La grande nature a toujours attiré notre intellectuel antifasciste. En 1930, dans le Témiscouata, il suivait au fond des bois Grey Owl, Apache des plus authentiques (originaire d'Hastings… en Angleterre), et surtout l'égérie de cet écologiste avant la lettre, la belle Iroquoise Anahareo. C'est encore dans la forêt, lors d'une partie de pêche au nord de Québec, en 1941, qu'il découvrira avec stupéfaction qu'il n'y a rien de plus casse-pied, sous nos sapins, qu'un grand écrivain français, en l'occurrence Jules Romains, tout républicain et tout progressiste qu'il soit.

Pris dans le tourbillon de l'anticonformisme, Harvey a tout de même le temps d'écrire. Capitalisme oblige 0 il ne se préoccupe plus des aspirations nationales du Québec. Cet ancien compagnon de route des communistes met aussi sous le boisseau son idéal social. Le Jour trouve abominable que les ouvriers d'Arvida fassent la grève. Les magnats de l'aluminium ne peuvent être que des bienfaiteurs. Mais sur un point fondamental, Harvey devance les nationalistes des années quarante, qui ne cessent de le traîner dans la boue. Il préconise la modernisation et la démocratisation de l'enseignement. Obnubilés par le prestige des collèges classiques, où ils recrutent les plus brillants de leurs disciples, les nationalistes de l'époque n'osent remettre en question la mainmise du clergé sur l'éducation. Même les plus éclairés d'entre eux, comme André Laurendeau, se montrent fort discrets lorsque les mots instruction obligatoire effleurent leurs oreilles.

Le grand gaulliste antiséparatiste

Pour ce qui est de la politique internationale, Harvey a idéologiquement raison, mais politiquement tort. Les nationalistes, Le Devoir en tête, se tournent vers Pétain. Laurendeau, qui s'est timidement opposé à Franco, n'ose pas dénoncer Vichy. Les libéraux demeurent réticents à l'endroit de De Gaulle. Jean-Charles Harvey est la seule personnalité canadienne-française ouvertement et résolument gaulliste ! C'est d'abord dans les bureaux du Jour que se tramera la prise de Saint-Pierre-et-Miquelon par la France libre. À travers des volutes de fumée, Jean-Charles jettera sur sa belle Ève un regard entendu et ravi. Humphrey Bogart et Casablanca ne sont pas loin ! Mais Harvey le conscriptionniste oubliera qu'il n'est ni français, ni américain, ni anglais.

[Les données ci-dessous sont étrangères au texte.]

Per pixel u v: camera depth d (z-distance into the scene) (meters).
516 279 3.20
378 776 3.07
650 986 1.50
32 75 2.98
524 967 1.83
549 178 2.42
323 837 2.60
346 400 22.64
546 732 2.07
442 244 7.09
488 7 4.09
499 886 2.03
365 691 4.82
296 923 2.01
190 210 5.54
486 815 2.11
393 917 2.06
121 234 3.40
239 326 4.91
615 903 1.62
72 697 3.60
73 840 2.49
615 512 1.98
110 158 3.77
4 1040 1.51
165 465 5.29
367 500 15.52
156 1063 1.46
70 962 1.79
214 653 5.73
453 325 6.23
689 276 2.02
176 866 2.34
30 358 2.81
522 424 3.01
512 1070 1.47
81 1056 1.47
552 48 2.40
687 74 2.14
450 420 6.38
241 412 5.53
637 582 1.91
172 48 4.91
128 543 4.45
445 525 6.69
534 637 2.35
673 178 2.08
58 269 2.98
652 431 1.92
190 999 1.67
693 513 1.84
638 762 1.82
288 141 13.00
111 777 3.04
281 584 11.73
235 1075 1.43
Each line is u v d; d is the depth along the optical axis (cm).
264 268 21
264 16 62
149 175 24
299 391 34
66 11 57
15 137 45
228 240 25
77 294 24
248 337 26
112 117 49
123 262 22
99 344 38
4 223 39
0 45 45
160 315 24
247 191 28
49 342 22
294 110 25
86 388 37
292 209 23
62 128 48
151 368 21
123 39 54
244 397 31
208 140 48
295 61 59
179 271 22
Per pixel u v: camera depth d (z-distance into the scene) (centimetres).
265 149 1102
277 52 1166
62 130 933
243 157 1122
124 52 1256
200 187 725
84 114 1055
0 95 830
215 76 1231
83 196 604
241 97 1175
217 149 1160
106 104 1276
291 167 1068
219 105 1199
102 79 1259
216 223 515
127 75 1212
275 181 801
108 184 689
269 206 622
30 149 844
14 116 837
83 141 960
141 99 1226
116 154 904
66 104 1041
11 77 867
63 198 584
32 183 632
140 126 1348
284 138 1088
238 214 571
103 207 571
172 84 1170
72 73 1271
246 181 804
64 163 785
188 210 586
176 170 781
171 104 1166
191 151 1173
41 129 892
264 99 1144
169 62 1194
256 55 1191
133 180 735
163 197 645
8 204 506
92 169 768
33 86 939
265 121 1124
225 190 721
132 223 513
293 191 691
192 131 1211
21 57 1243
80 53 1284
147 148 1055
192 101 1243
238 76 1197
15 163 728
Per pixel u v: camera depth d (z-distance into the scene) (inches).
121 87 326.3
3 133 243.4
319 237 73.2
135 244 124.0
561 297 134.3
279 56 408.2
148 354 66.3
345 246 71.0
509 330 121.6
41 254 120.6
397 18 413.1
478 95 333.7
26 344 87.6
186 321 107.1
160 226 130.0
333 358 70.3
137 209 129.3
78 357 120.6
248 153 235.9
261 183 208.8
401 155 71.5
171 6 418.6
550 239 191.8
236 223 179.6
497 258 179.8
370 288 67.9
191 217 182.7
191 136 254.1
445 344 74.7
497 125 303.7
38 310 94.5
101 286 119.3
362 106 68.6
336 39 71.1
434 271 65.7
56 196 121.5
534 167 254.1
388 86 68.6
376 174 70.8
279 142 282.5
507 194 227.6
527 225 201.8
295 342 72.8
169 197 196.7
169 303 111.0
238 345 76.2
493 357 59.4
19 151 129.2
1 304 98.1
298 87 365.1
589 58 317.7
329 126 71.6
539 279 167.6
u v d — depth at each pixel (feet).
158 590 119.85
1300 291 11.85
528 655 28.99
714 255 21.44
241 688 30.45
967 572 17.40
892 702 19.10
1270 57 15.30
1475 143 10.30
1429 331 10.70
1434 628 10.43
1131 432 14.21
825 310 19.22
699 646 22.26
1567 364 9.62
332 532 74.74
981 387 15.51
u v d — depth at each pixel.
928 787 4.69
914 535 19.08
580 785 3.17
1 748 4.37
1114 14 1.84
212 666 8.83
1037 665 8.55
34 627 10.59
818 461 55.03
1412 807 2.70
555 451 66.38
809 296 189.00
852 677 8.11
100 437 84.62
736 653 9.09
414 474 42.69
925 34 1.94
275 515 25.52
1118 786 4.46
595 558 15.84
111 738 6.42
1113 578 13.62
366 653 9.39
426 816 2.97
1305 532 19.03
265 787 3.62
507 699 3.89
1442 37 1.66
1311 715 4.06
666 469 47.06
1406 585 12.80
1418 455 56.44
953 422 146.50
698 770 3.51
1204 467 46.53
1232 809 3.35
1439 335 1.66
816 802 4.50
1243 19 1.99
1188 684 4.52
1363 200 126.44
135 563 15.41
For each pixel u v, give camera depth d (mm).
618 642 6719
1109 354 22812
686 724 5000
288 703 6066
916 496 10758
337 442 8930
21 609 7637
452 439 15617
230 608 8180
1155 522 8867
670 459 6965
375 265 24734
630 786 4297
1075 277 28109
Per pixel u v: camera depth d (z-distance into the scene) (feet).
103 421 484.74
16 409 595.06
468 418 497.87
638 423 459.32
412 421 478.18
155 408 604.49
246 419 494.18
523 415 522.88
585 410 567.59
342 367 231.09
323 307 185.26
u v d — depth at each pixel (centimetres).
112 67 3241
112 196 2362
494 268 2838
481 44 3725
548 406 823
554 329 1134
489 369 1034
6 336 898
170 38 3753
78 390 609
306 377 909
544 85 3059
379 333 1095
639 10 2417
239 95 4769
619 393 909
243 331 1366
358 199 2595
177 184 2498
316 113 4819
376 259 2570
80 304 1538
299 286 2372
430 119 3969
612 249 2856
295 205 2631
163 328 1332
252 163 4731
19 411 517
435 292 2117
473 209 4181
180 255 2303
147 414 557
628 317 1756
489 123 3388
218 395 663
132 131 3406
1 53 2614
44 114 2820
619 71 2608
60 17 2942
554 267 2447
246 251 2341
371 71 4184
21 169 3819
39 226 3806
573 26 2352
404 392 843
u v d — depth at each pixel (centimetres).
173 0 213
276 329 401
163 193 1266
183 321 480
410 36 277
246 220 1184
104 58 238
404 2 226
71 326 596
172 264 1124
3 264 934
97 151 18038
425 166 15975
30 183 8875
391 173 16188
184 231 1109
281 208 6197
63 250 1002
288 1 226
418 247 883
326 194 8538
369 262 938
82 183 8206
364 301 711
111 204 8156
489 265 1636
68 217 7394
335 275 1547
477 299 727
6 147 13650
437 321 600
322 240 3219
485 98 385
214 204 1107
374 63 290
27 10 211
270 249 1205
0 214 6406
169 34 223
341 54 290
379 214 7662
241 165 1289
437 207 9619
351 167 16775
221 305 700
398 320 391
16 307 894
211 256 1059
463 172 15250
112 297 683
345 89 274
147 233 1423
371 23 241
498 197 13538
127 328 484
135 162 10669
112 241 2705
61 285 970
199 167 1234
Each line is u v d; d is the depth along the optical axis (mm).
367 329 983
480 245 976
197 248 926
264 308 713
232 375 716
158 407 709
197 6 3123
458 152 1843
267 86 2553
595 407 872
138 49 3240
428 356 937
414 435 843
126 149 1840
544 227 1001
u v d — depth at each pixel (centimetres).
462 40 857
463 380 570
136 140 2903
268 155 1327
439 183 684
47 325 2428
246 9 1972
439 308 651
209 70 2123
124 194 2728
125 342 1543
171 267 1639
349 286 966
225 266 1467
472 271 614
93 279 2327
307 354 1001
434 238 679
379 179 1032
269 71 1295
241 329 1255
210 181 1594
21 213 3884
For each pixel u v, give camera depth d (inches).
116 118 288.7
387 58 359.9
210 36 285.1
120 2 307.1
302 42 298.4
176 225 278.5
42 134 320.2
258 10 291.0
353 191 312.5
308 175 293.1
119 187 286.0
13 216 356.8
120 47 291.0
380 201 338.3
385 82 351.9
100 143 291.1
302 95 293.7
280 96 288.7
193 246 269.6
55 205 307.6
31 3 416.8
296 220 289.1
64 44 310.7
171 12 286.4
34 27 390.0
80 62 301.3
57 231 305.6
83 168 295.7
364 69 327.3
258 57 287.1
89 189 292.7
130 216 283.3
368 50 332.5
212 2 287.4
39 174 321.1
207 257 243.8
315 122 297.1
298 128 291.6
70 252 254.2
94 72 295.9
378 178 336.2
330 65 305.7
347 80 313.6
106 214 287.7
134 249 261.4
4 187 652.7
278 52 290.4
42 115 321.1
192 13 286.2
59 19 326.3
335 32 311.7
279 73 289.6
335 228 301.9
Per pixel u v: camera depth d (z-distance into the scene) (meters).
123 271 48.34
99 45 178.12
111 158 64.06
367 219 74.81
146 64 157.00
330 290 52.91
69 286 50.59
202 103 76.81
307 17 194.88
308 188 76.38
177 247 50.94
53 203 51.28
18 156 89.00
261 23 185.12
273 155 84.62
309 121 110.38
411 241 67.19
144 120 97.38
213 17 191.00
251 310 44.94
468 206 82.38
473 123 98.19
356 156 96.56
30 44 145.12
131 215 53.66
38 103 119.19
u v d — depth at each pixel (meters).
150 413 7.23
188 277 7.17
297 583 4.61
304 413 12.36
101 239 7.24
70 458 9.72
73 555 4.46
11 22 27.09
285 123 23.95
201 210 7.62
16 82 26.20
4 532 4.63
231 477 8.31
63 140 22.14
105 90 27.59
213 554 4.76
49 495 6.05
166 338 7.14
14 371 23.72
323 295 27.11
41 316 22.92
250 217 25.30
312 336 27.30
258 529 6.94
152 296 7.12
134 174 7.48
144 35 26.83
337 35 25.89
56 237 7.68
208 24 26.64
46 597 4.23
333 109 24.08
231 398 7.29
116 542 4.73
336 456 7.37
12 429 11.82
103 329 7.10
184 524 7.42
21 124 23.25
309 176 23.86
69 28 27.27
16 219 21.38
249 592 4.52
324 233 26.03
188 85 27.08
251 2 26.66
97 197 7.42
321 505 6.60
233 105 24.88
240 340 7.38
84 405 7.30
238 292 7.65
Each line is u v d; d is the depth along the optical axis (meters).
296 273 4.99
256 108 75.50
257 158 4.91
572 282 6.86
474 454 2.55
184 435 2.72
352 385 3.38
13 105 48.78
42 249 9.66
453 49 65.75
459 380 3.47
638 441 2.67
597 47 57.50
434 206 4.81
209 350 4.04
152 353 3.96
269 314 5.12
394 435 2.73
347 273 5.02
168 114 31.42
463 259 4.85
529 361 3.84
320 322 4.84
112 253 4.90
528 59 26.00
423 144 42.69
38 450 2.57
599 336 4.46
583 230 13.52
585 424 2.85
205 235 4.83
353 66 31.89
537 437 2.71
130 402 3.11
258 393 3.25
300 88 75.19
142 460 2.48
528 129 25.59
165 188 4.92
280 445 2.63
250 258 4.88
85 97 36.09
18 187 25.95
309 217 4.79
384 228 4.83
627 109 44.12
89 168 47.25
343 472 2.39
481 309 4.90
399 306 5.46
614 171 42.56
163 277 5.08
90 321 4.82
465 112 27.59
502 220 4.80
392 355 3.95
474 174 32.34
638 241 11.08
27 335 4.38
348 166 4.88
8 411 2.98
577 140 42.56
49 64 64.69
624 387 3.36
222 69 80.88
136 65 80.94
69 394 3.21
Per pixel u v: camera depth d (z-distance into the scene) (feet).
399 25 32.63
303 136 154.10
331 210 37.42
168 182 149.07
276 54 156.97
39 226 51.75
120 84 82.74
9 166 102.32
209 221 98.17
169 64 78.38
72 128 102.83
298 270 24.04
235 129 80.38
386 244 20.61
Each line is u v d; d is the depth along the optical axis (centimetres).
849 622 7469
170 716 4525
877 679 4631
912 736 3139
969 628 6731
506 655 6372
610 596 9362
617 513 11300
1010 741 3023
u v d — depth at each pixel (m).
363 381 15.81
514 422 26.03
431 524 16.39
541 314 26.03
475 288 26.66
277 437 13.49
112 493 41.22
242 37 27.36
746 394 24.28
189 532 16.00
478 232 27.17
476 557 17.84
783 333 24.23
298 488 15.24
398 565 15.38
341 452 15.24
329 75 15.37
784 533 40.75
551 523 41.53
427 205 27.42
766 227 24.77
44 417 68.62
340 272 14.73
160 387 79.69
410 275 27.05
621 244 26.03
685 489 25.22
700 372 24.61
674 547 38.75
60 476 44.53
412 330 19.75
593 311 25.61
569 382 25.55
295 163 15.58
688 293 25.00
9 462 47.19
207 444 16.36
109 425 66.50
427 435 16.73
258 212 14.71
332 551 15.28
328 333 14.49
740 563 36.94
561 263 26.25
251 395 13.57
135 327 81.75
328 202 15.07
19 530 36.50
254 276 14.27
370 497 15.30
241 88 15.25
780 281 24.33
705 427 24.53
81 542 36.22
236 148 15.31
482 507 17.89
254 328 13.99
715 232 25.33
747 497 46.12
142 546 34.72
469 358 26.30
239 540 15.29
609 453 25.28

La seule chose que je peux reprocher à Lavertu, c'est de mettre La Peur, conférence — très diplomatique — sur le cléricalisme, qu'Harvey prononcera en 1945, sur le même pied que le Refus global. Harvey ne se montre pas aussi révolutionnaire et moderne que Borduas. Il fonde sa pensée laïque sur la distinction très nette entre le clergé, à qui il dit vouer « une admiration sans bornes », et le cléricalisme, qui mène au pouvoir abusif des ecclésiastiques. Harvey, le spiritualiste affranchi des religions officielles, est très loin de la révolution surréaliste d'André Breton.

Ce réformateur modéré ne peut comprendre la Révolution tranquille, lui qui en est jusqu'à un certain point le précurseur. Harvey s'oppose à la nationalisation de l'électricité et à la montée du syndicalisme. Il voit en René Lévesque un dangereux « gauchiste ». Jean-Charles Harvey, le grand gaulliste antiséparatiste, se doit de mourir le 3 janvier 1967, sept mois avant que de Gaulle ne crie 0 « Vive le Québec libre ! »

Yves Lavertu, Jean-Charles Harvey, le Combattant, Boréal, 2000.

Jean-Charles Harvey, La Peur, Boréal, 2000.